Der Graf Altheim war, bei seiner Ankunft in Leipzig, an einen der reichsten Bankiers empfohlen worden[19q], der aus einem gewissen Eigensinn sich nie verheiraten wollte, sondern, mit seiner einzigen jungen und sehr schönen Schwester, eine der glänzendsten Haushaltungen in ganz Leipzig führte.

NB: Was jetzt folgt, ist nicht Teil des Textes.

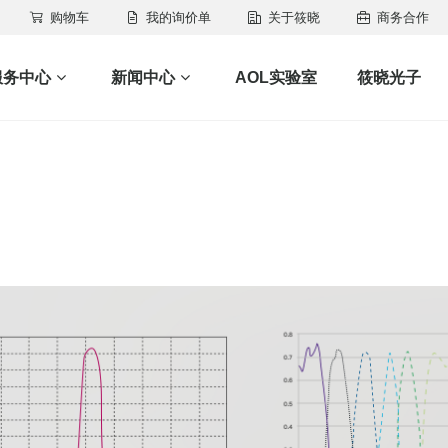
购物车
我的询价单
关于筱晓
商务合作
服务中心
新闻中心
AOL实验室
筱晓光子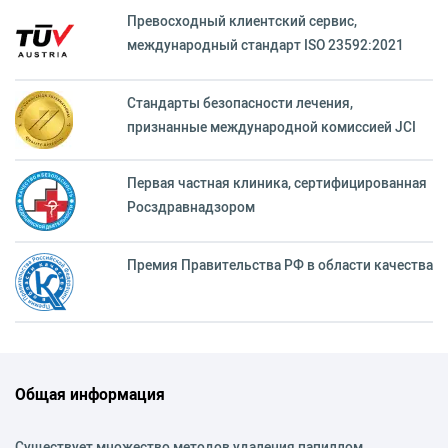
Превосходный клиентский сервиc,
международный стандарт ISO 23592:2021
Стандарты безопасности лечения,
признанные международной комиссией JCI
Первая частная клиника, сертифицированная
Росздравнадзором
Премия Правительства РФ в области качества
Общая информация
Существует множество методов удаления папиллом,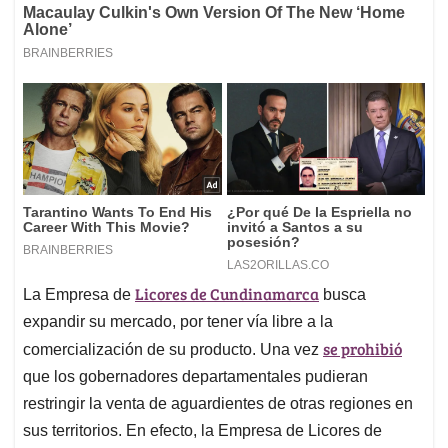
Licores de Cundinamarca
La Empresa de
busca
expandir su mercado, por tener vía libre a la
se prohibió
comercialización de su producto. Una vez
que los gobernadores departamentales pudieran
restringir la venta de aguardientes de otras regiones en
sus territorios. En efecto, la Empresa de Licores de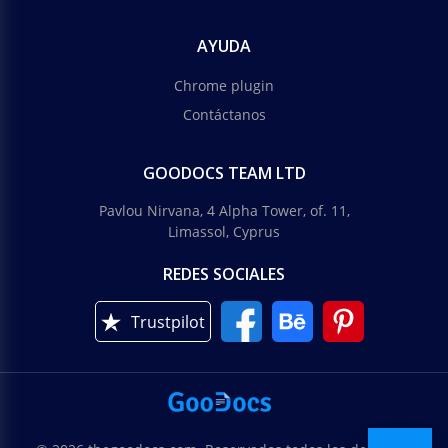
AYUDA
Chrome plugin
Contáctanos
GOODOCS TEAM LTD
Pavlou Nirvana, 4 Alpha Tower, of. 11,
Limassol, Cyprus
REDES SOCIALES
Trustpilot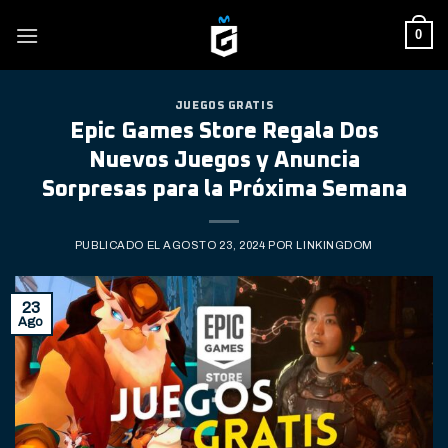
Skip
0
to
content
JUEGOS GRATIS
Epic Games Store Regala Dos
Nuevos Juegos y Anuncia
Sorpresas para la Próxima Semana
PUBLICADO EL
AGOSTO 23, 2024
POR
LINKINGDOM
23
Ago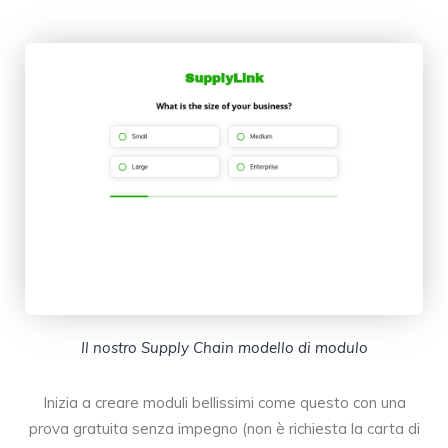
Il nostro Supply Chain modello di modulo
Inizia a creare moduli bellissimi come questo con una
prova gratuita senza impegno (non è richiesta la carta di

Die Bekanntschaft in dem Hause des Herrn Freundlach (so hieß der Bankier), vielleicht auch die öftern Vorstellungen Zerbins, hatten ihn von seinen vorigen Ausschweifungen mit Frauenzimmern von verdächtigem Rufe zurückgebracht; er war übrigens eine der wächsernen Seelen, die sich gar zu gern von andern lenken lassen, weil sie zu bequem, und am Ende zu unvermögend sind, ihren Verstand selber zu brauchen. Er wollte keinem Menschen Übels, außer wenn er gegen ihn durch andere war aufgebracht worden, alsdann aber war sein Zorn auch unversöhnlich, solange das Maschinenwerk des fremden Verstandes, der ihn in Bewegung setzte, fortwirkte. Er hatte Zerbinen auf zu viele Proben gesetzt, um ihm nicht uneingeschränkt zu trauen; solange der also das Regiment in seiner Seele führte, ging alles nach Wunsch, und er hatte so viel Achtung für ihn, daß er ihm allemal seine Pension von seinen Wechseln voraus bezahlte, aus Furcht, er möchte durch jugendliche Verschwendungen in die Notwendigkeit gesetzt werden, Zerbinens Finanzen in Verwirrung zu bringen.